Mechanism of oxidative stress‐induced intracellular acidosis in rat cerebellar astrocytes and C 6 glioma cells

1 Following ischaemic reperfusion, large amounts of superoxide anion (.O 2 − ), hydroxyl radical (.OH) and H 2 O 2 are produced, resulting in brain oedema and changes in cerebral vascular permeability.
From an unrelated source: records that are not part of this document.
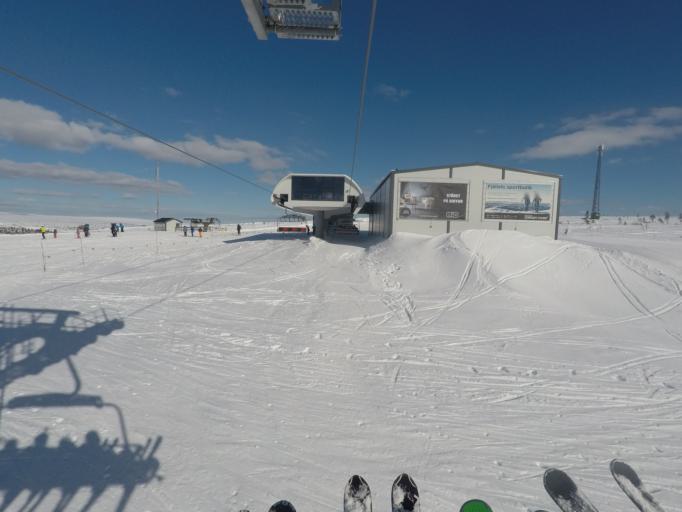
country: NO
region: Hedmark
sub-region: Trysil
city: Innbygda
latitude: 61.1749
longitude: 13.0162
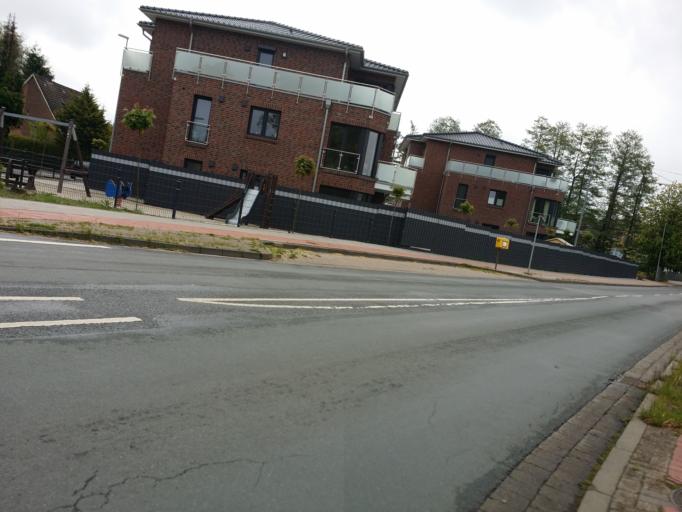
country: DE
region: Lower Saxony
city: Ganderkesee
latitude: 53.0303
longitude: 8.5561
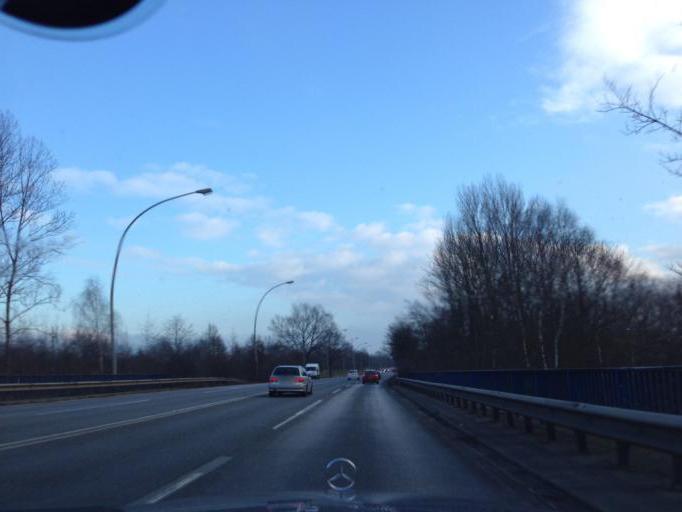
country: DE
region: Schleswig-Holstein
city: Oststeinbek
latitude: 53.5219
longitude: 10.1476
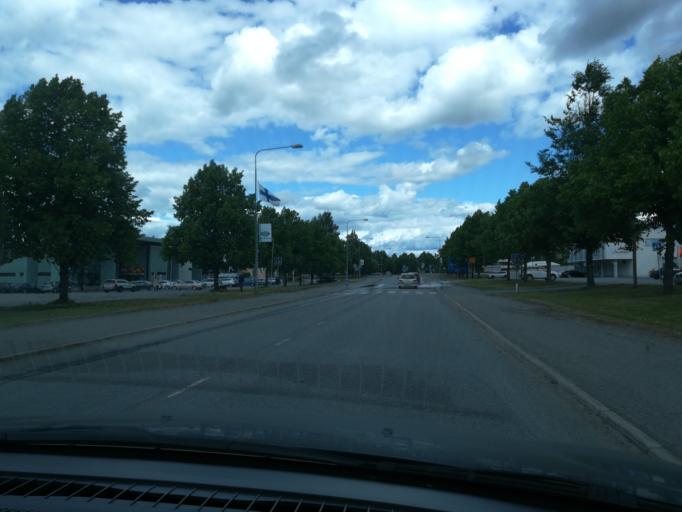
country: FI
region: Southern Savonia
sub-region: Mikkeli
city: Maentyharju
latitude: 61.4157
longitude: 26.8805
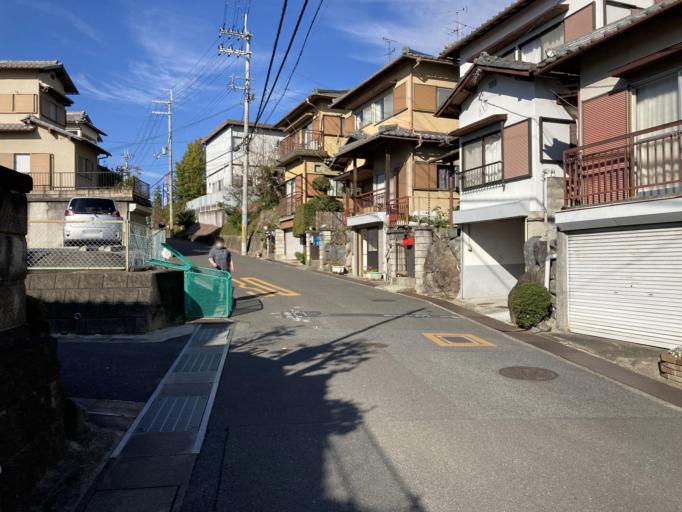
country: JP
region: Nara
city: Nara-shi
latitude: 34.6697
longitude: 135.7723
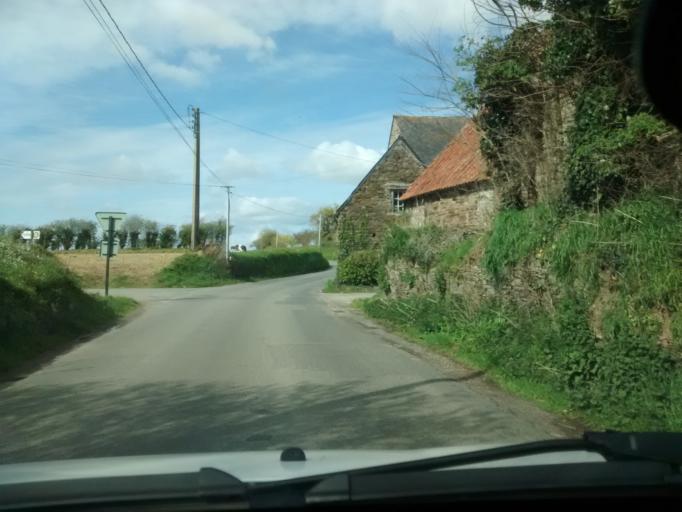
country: FR
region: Brittany
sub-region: Departement des Cotes-d'Armor
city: Langoat
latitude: 48.7680
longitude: -3.2790
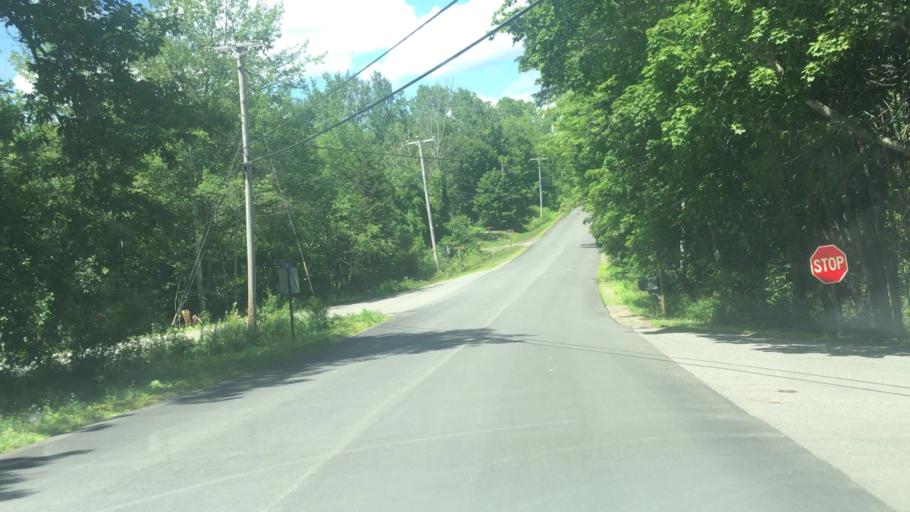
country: US
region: Maine
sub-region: Waldo County
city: Northport
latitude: 44.3814
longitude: -68.9735
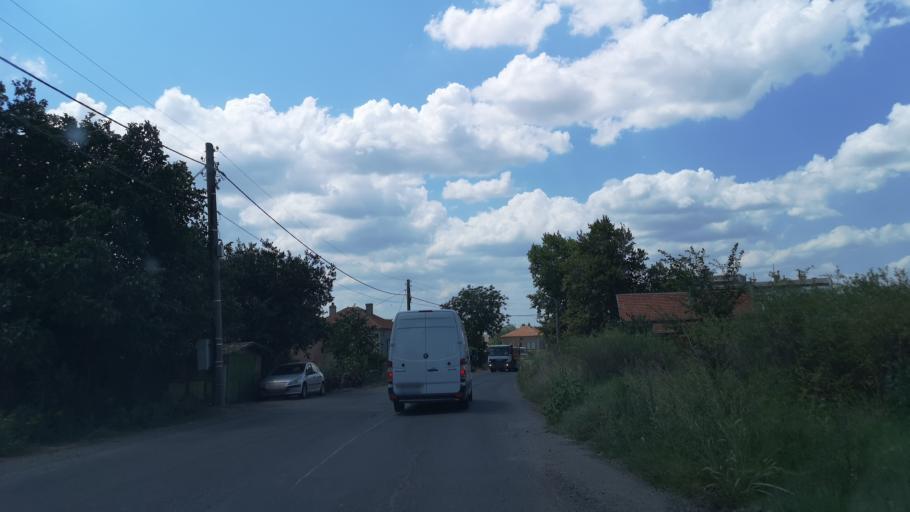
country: BG
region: Burgas
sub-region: Obshtina Kameno
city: Kameno
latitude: 42.6159
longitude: 27.3072
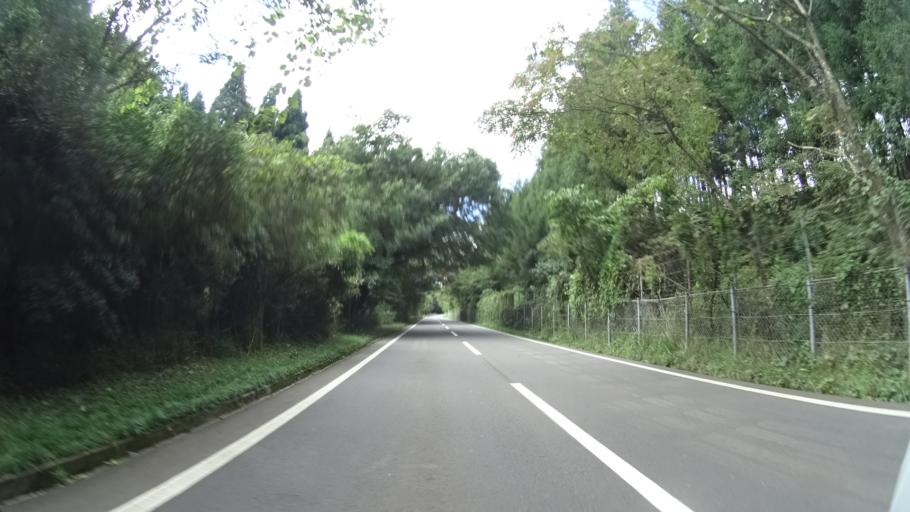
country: JP
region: Oita
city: Beppu
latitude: 33.3357
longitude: 131.4255
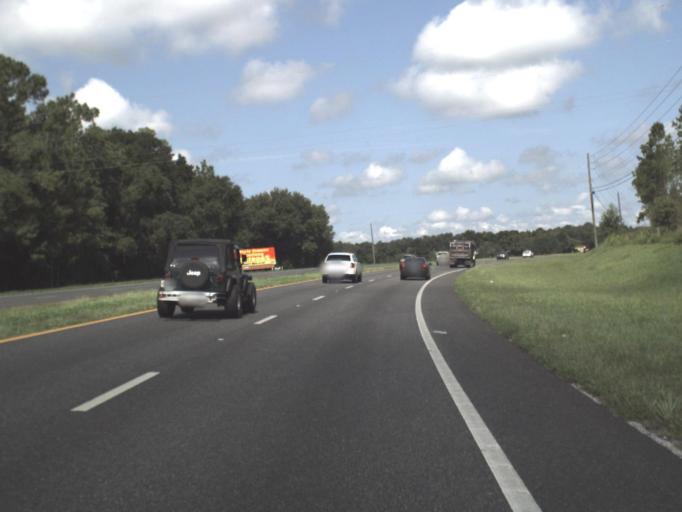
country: US
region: Florida
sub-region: Hernando County
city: Hill 'n Dale
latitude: 28.5234
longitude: -82.3077
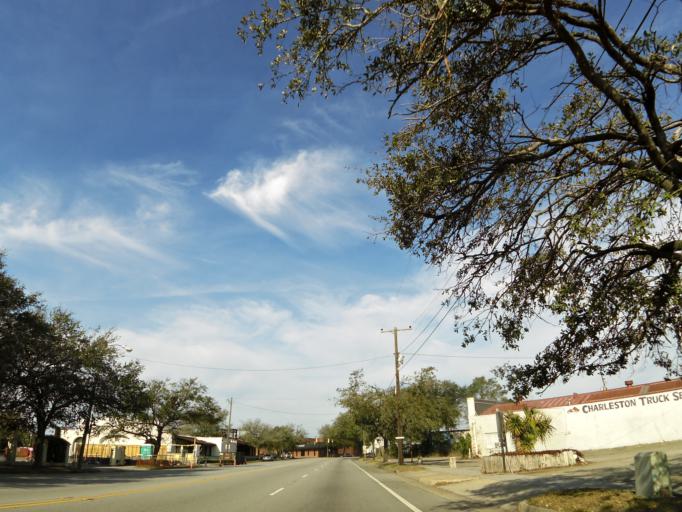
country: US
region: South Carolina
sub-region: Charleston County
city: Charleston
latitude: 32.8098
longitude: -79.9463
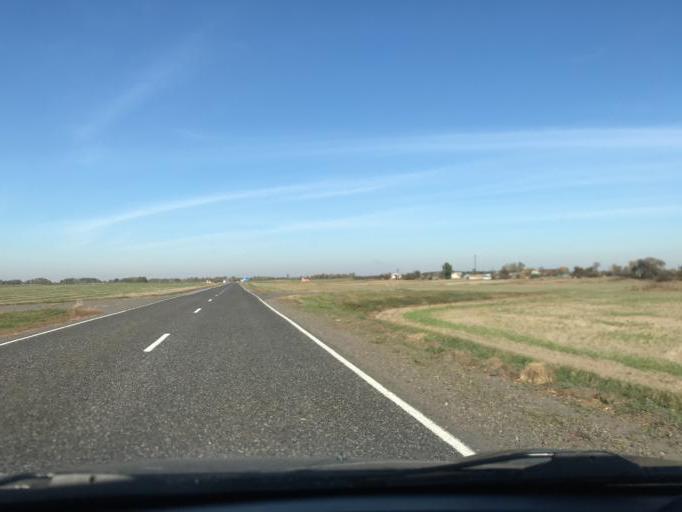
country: BY
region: Gomel
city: Brahin
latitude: 51.6635
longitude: 30.4271
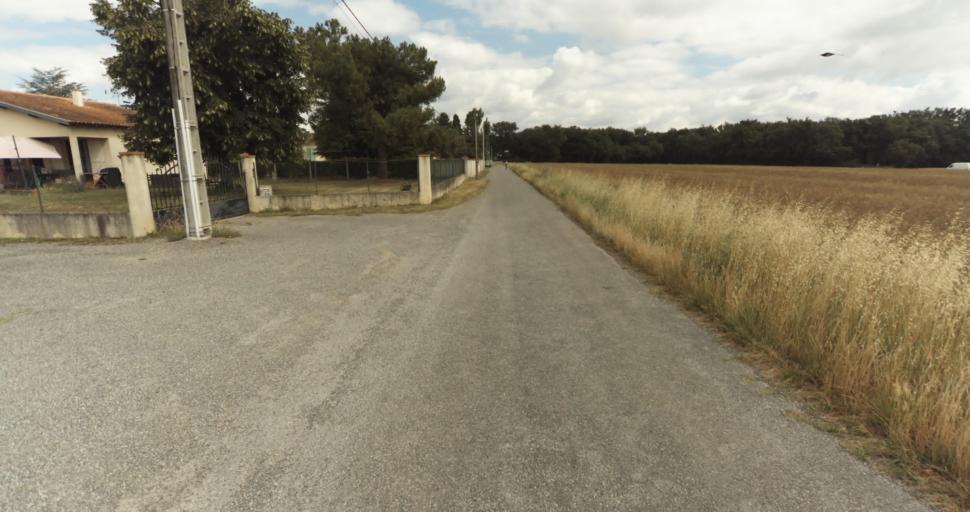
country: FR
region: Midi-Pyrenees
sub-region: Departement de la Haute-Garonne
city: Fontenilles
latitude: 43.5509
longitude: 1.2122
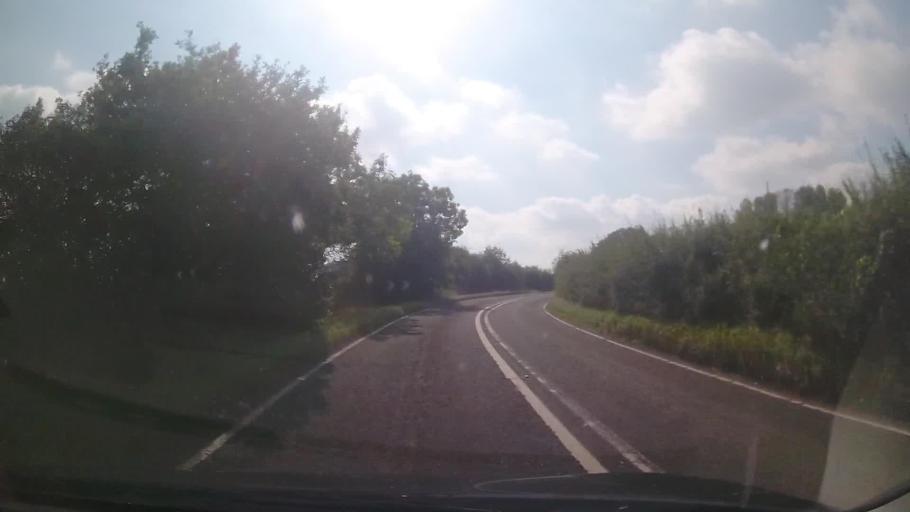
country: GB
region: England
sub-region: Cheshire West and Chester
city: Beeston
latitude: 53.0910
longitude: -2.6631
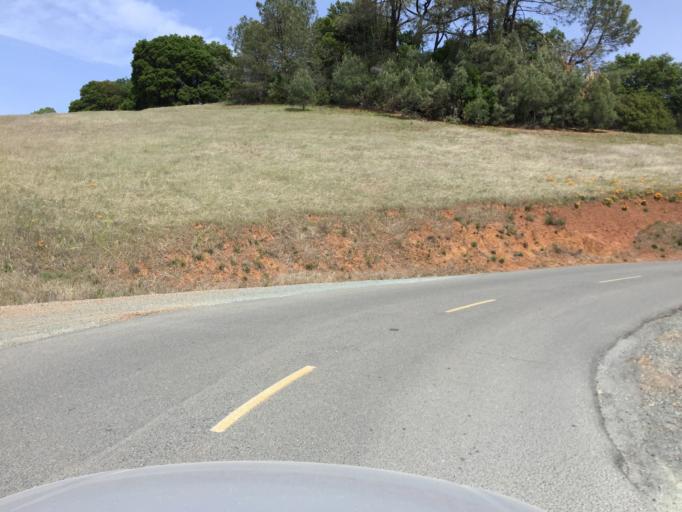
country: US
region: California
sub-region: Contra Costa County
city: Diablo
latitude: 37.8635
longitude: -121.9274
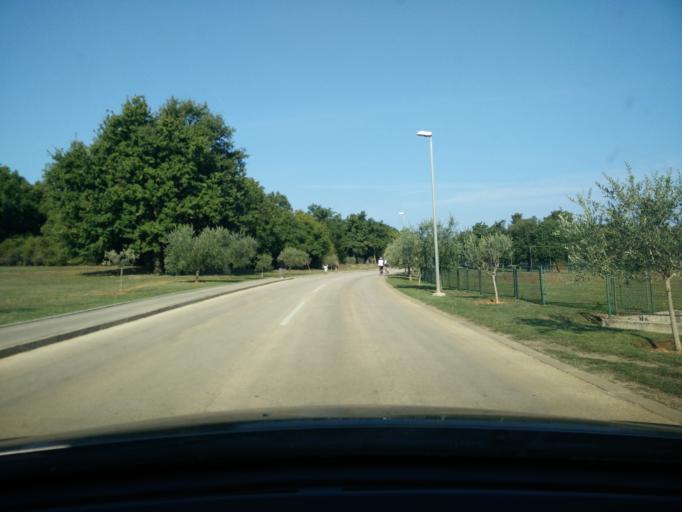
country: HR
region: Istarska
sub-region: Grad Porec
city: Porec
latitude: 45.1943
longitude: 13.5958
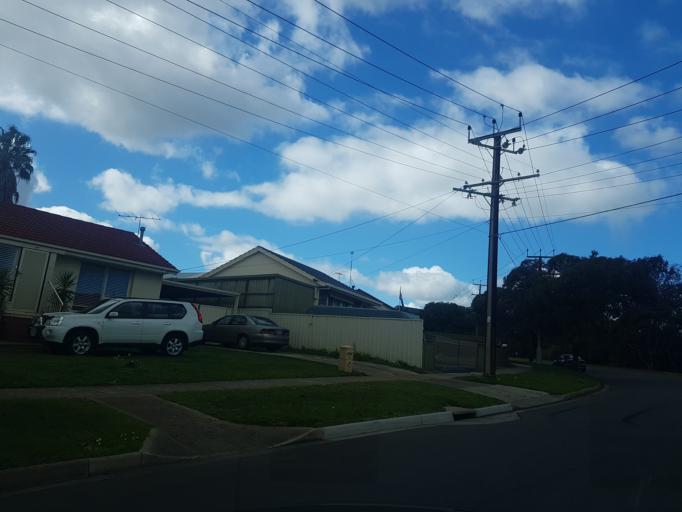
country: AU
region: South Australia
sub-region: Salisbury
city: Ingle Farm
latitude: -34.8240
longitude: 138.6440
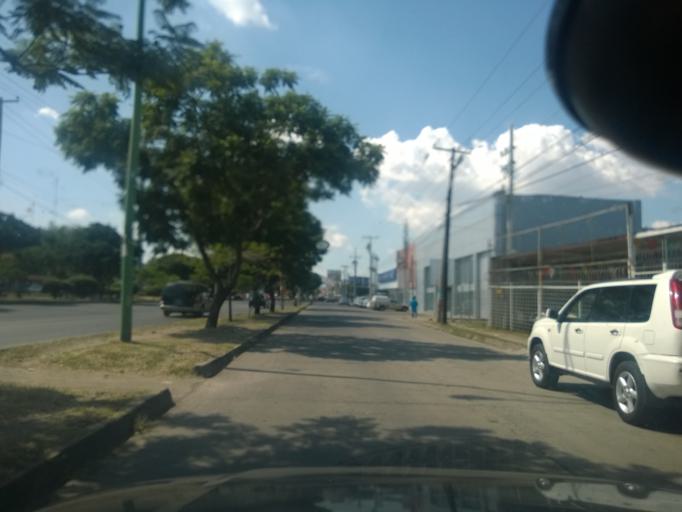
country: MX
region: Guanajuato
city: Leon
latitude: 21.1509
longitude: -101.6681
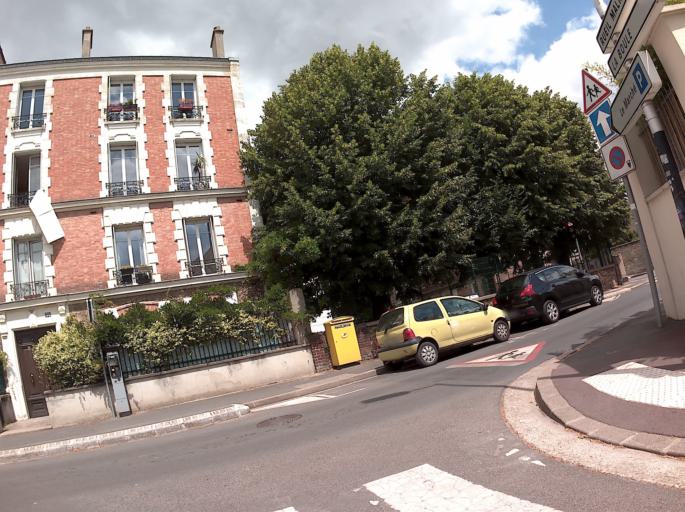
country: FR
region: Ile-de-France
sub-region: Departement des Hauts-de-Seine
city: Rueil-Malmaison
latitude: 48.8901
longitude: 2.1905
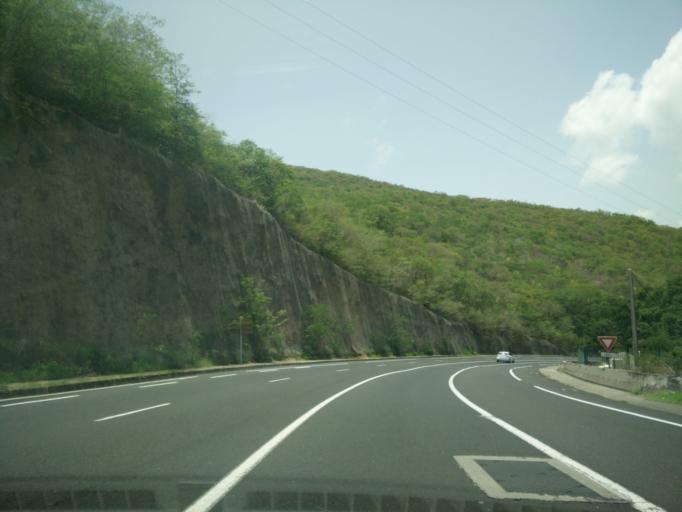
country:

We have found that H 2 O 2 (100 μm) induces a significant intracellular acidosis in both cultured rat cerebellar astrocytes (0.37 ± 0.04 pH units) and C 6 glioma cells (0.33 ± 0.07 pH units). 2 Two membrane‐crossing ferrous iron chelators, phenanthroline and deferoxamine, almost completely inhibited H 2 O 2 ‐induced intracellular acidosis, while the non‐membrane‐crossing iron chelator apo ‐transferrin had no effect. Furthermore, the acidosis was completely inhibited by two potent membrane‐crossing .OH scavengers, N ‐(2‐mercaptopropionyl)‐grycine ( N ‐MPG) and dimethyl thiourea (DMTU). Since .OH can be produced during iron‐catalysed H 2 O 2 breakdown (Fenton reaction), we have shown that a large reduction in pH 1 in glial cells can result from the production of intracellular .OH via H 2 O 2 oxidation. 3 We have ruled out the possible involvement of: (i) an increase in intracellular Ca 2+ levels; and (ii) inhibition of oxidative phosphorylation. 4 Our results suggest that .OH inhibits glycolysis, leading to ATP hydrolysis and intracellular acidosis. This conclusion is based on the following observations: (i) in glucose‐free medium, or in the presence of iodoacetate or 2‐deoxy‐ D ‐glucose, H 2 O 2 ‐induced acidosis is completely suppressed; (ii) H 2 O 2 and iodoacetate both produce an increase in levels of intracellular free Mg 2+ , an indicator of ATP breakdown; and (iii) direct measurement of intracellular ATP levels and lactate production show 50 and 55% reductions in ATP content and lactate production, respectively, following treatment with 100 μ m H 2 O 2 . 5 Inhibition of the pH 1 regulators (i.e. the Na + –H + exchange and possibly the Na + –HCO 3 − –dependent pH 1 transporters) resulting from H 2 O 2 ‐induced intracellular ATP reduction may also be involved in the H 2 O 2 ‐evoked intracellular acidosis in glial cells.